Sticking to highly nutritious, healing and strengthening choices can be considered “power foods” for pregnancy. As your system goes into overdrive to carry your baby, keep these at the top of your food chain:

  • Dried Beans and Lentils – Lola O’Rourke RD, spokesperson for the American Dietetic Association recommends legumes for 15 grams of protein per cup.
  • Broccoli – Broccoli is loaded with calcium, folate, and vitamin C.
  • Bananas – A great source of muscle feeding potassium as well as excellent nausea control says O’Rourke.
  • Eggs – An excellent replacement protein source when meats are unwanted.
  • Oranges – Great for hydration as well as vitamin C, fiber and folate.

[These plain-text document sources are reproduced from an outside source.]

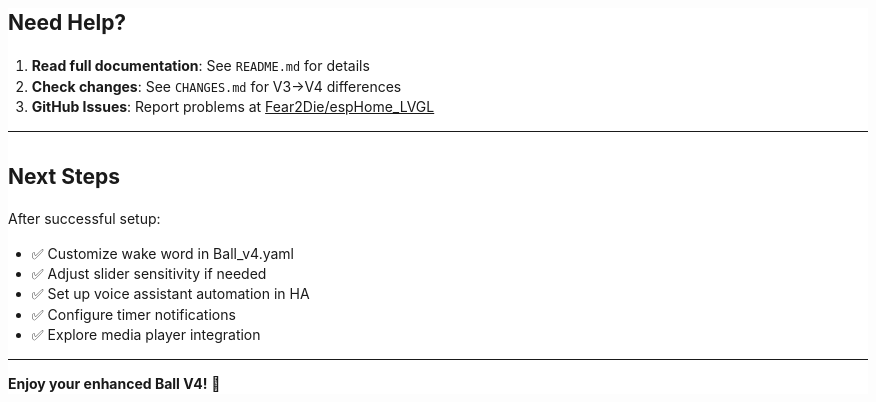 
## Need Help?

1. **Read full documentation**: See `README.md` for details
2. **Check changes**: See `CHANGES.md` for V3→V4 differences
3. **GitHub Issues**: Report problems at [Fear2Die/espHome_LVGL](https://github.com/Fear2Die/espHome_LVGL)

---

## Next Steps

After successful setup:
- ✅ Customize wake word in Ball_v4.yaml
- ✅ Adjust slider sensitivity if needed
- ✅ Set up voice assistant automation in HA
- ✅ Configure timer notifications
- ✅ Explore media player integration

---

**Enjoy your enhanced Ball V4!** 🎉
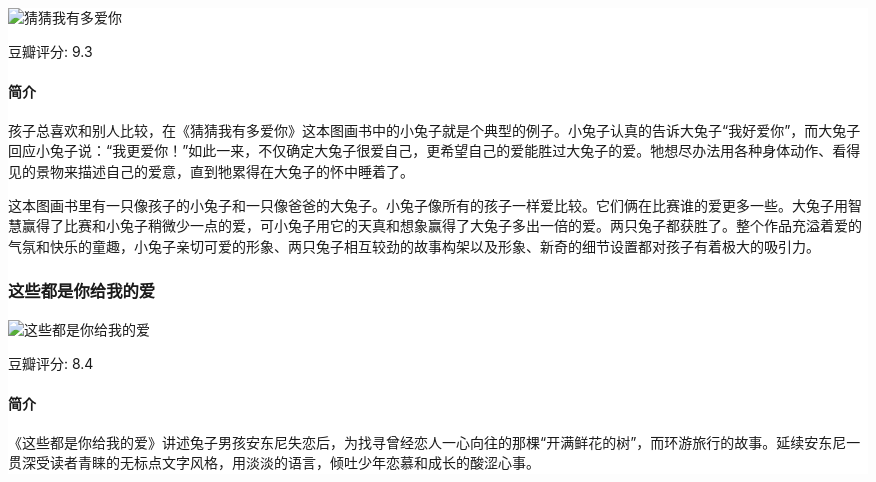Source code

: ![猜猜我有多爱你](https://img1.doubanio.com/view/subject/l/public/s24549957.jpg)

豆瓣评分: 9.3

#### 简介

孩子总喜欢和别人比较，在《猜猜我有多爱你》这本图画书中的小兔子就是个典型的例子。小兔子认真的告诉大兔子“我好爱你”，而大兔子回应小兔子说：“我更爱你！”如此一来，不仅确定大兔子很爱自己，更希望自己的爱能胜过大兔子的爱。牠想尽办法用各种身体动作、看得见的景物来描述自己的爱意，直到牠累得在大兔子的怀中睡着了。

这本图画书里有一只像孩子的小兔子和一只像爸爸的大兔子。小兔子像所有的孩子一样爱比较。它们俩在比赛谁的爱更多一些。大兔子用智慧赢得了比赛和小兔子稍微少一点的爱，可小兔子用它的天真和想象赢得了大兔子多出一倍的爱。两只兔子都获胜了。整个作品充溢着爱的气氛和快乐的童趣，小兔子亲切可爱的形象、两只兔子相互较劲的故事构架以及形象、新奇的细节设置都对孩子有着极大的吸引力。



### 这些都是你给我的爱

![这些都是你给我的爱](https://img3.doubanio.com/view/subject/l/public/s4219471.jpg)

豆瓣评分: 8.4

#### 简介

《这些都是你给我的爱》讲述兔子男孩安东尼失恋后，为找寻曾经恋人一心向往的那棵“开满鲜花的树”，而环游旅行的故事。延续安东尼一贯深受读者青睐的无标点文字风格，用淡淡的语言，倾吐少年恋慕和成长的酸涩心事。



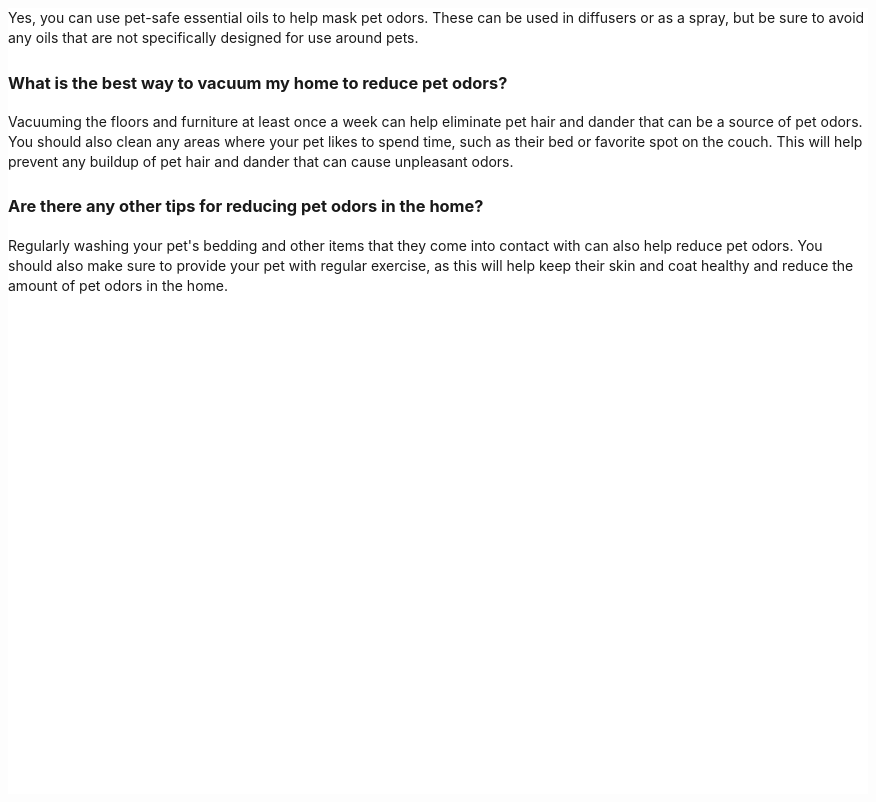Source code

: <p>Yes, you can use pet-safe essential oils to help mask pet odors. These can be used in diffusers or as a spray, but be sure to avoid any oils that are not specifically designed for use around pets.</p>

<h3>What is the best way to vacuum my home to reduce pet odors?</h3>

<p>Vacuuming the floors and furniture at least once a week can help eliminate pet hair and dander that can be a source of pet odors. You should also clean any areas where your pet likes to spend time, such as their bed or favorite spot on the couch. This will help prevent any buildup of pet hair and dander that can cause unpleasant odors.</p>

<h3>Are there any other tips for reducing pet odors in the home?</h3>

<p>Regularly washing your pet's bedding and other items that they come into contact with can also help reduce pet odors. You should also make sure to provide your pet with regular exercise, as this will help keep their skin and coat healthy and reduce the amount of pet odors in the home.</p>

<div style="position: relative; padding-bottom: 56.25%; overflow: hidden"><iframe src="https://www.youtube.com/embed/NsgAs8ZuC3s" frameborder="0" allow="accelerometer; autoplay; clipboard-write; encrypted-media; gyroscope; picture-in-picture; web-share" allowfullscreen style="position: absolute; top: 0; left: 0; width: 100%; height: 100%;"></iframe>
</div>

  • Soy – Fresh soybeans (edamame), tofu, and tempeh all hold high levels of plant based protein for those pregnant women that want to maintain a vegetarian diet or go easy on animal based choices.
  • Fortified Cereals – This is a fast and easy way to access a list of important micronutrients in one fell swoop.

Make sure that you consciously stick to important dietary choices during pregnancy. Speak to your doctor about your eating habits and how you may be able to integrate more essential foods for your and your baby’s health.